Una tarde cualquiera, en un cuartel cualquiera, de una localidad cualquiera, pero con la particularidad de que la acción se ubica en el País Vasco. La década de los 80 avanza lentamente hasta su ecuador. La familia en casa, sentados a la mesa mientras cenamos. En la tele, "En busca del tesoro", con el inefable Miguel de la Cuadra Salcedo viajando de aquí para allá con su helicóptero buscando las pistas.
De repente... ¡pum! Son las fiestas del pueblo y los cohetes que han sonado durante todo el día nos hacen pensar que se trata de eso... cohetes. Otro pum, esta vez más cerca. Mi padre se levanta y va a mirar por la ventana. Pum pum pum. Tatatatatatatata. Otro par de explosiones que se mezcla con el sonido de armas automáticas de pequeño calibre. ¡Mari, apaga la luz! Se hace la oscuridad mientras las explosiones y el tableteo no cesa. ¡Todos al dormitorio! Allá que vamos la madre, el padre, los hermanos y yo mismo para intentar resguardarnos de los disparos.

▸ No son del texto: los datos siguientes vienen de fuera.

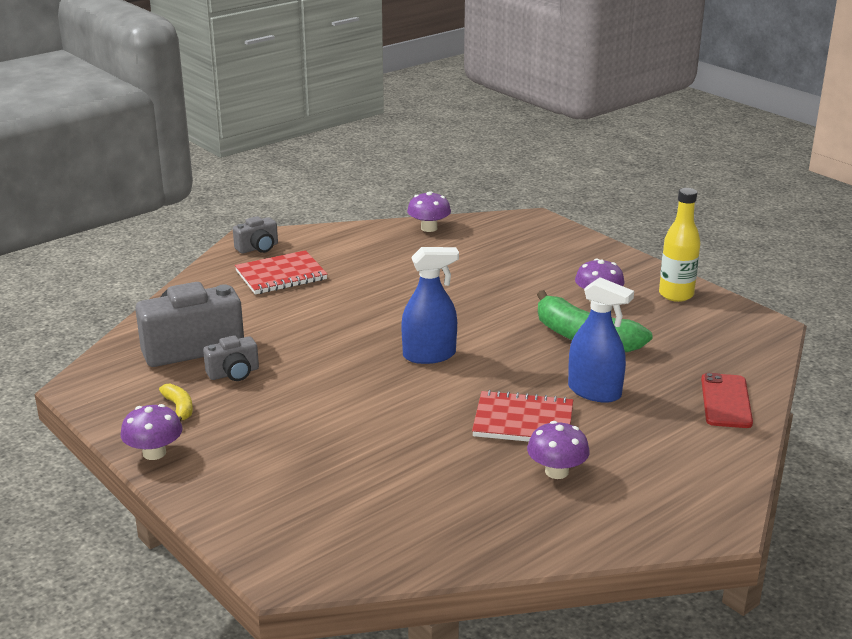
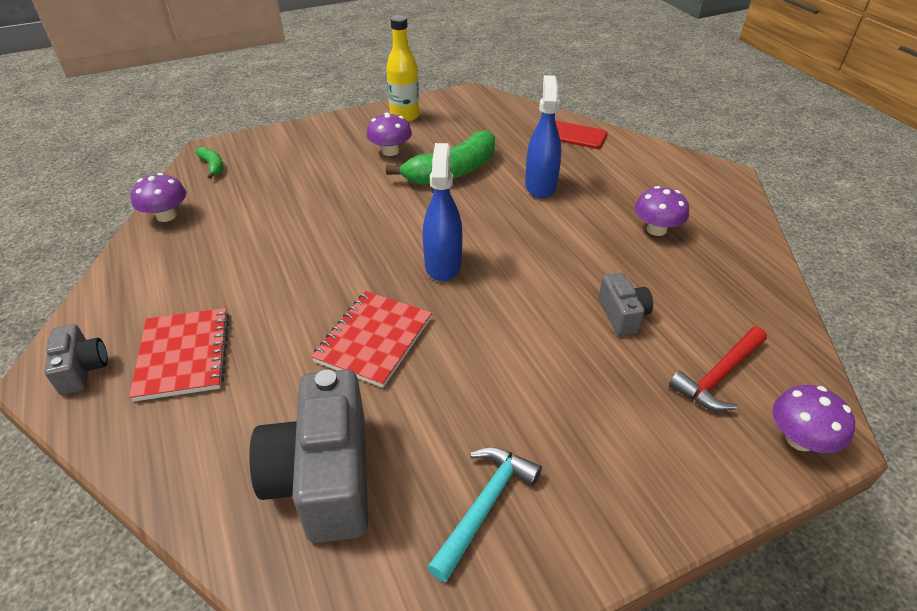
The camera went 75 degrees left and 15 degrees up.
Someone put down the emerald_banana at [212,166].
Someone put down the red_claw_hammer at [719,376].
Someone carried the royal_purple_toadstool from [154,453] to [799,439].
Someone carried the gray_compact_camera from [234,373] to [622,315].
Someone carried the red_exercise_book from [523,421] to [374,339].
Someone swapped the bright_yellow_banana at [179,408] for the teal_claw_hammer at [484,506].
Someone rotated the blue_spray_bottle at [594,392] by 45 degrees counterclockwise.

Cuando pienso que todos estamos a salvo, mi padre saca del armario un subfusil y abre la puerta. Quedáos aquí con la luz apagada y no salgáis. ¡No papa, no salgas! ¡No te vayas! La puerta se cierra y por un momento hay silencio. Un silencio que se rompe con más explosiones y más tableteo de Z-70.
Tras unos minutos más que parecieron horas, una voz por encima de las demás, demanda "alto el fuego".
Afortunadamente, ningún herido esa noche. Gracias a Dios y también a las monjas (y sé por qué lo digo).
No en todos los atentados de ETA hubo tanta suerte como la que tuvimos aquella noche.